*DATA LISTING*:

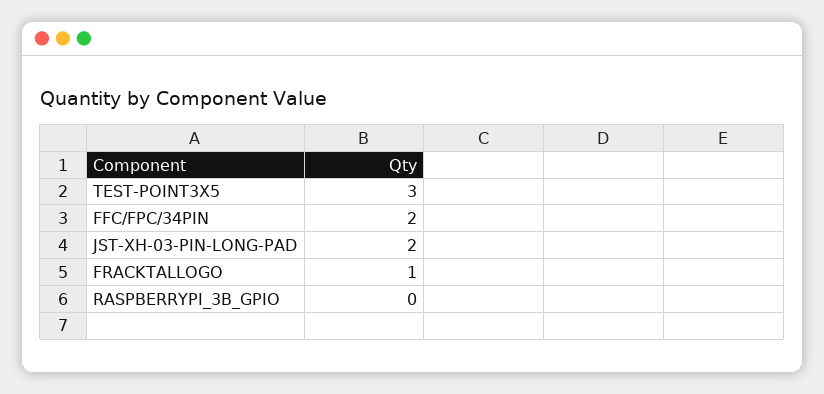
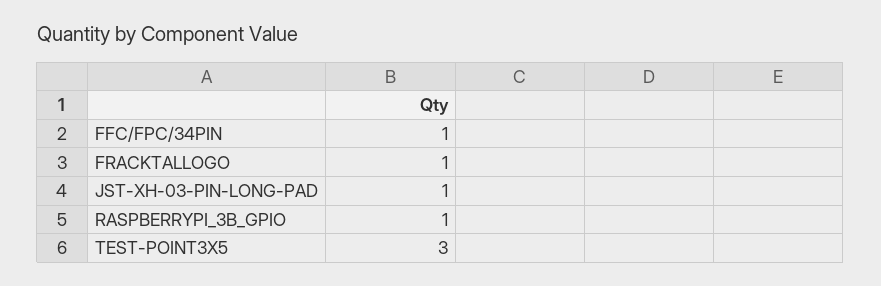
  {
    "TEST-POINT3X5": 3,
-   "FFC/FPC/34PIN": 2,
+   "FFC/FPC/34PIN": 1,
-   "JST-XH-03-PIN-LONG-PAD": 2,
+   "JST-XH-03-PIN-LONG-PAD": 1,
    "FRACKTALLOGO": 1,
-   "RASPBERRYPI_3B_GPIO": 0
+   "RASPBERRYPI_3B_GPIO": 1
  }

...

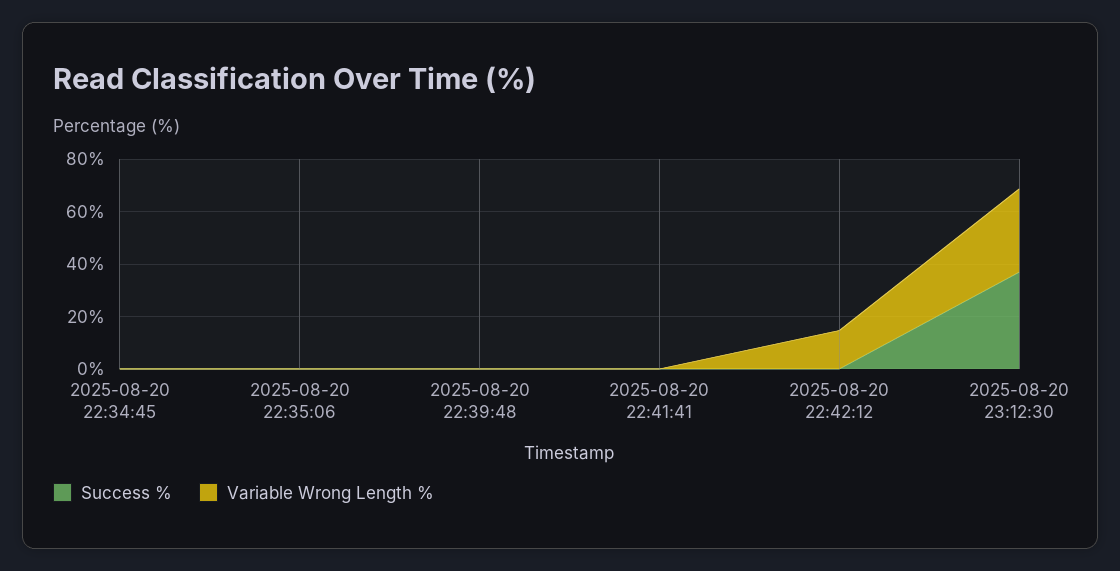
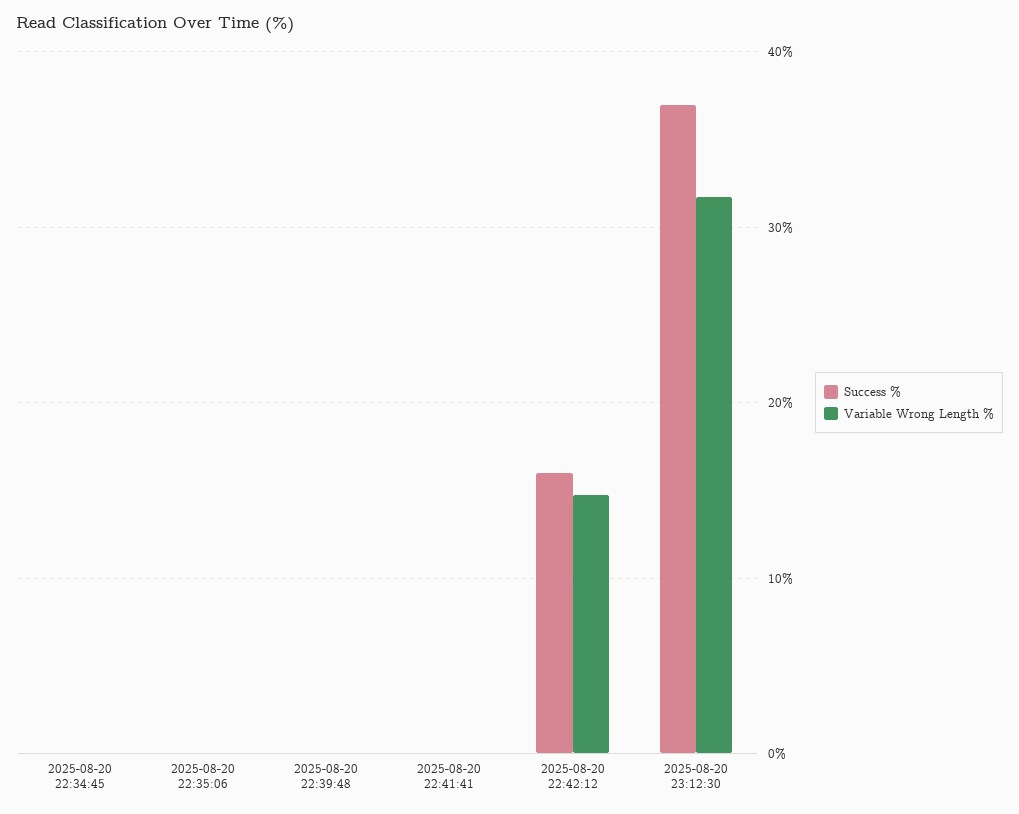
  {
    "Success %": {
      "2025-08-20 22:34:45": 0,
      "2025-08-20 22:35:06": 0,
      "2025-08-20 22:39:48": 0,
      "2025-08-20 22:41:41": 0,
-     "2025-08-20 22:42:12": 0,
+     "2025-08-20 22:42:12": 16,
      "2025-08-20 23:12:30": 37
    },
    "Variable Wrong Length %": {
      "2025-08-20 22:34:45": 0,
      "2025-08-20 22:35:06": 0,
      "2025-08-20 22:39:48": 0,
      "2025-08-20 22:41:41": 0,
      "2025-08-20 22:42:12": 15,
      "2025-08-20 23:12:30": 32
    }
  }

*JOB*: Retrieve each line from the records above where the word "LONG" occurs.

*REPLY*:
-   "JST-XH-03-PIN-LONG-PAD": 2,
+   "JST-XH-03-PIN-LONG-PAD": 1,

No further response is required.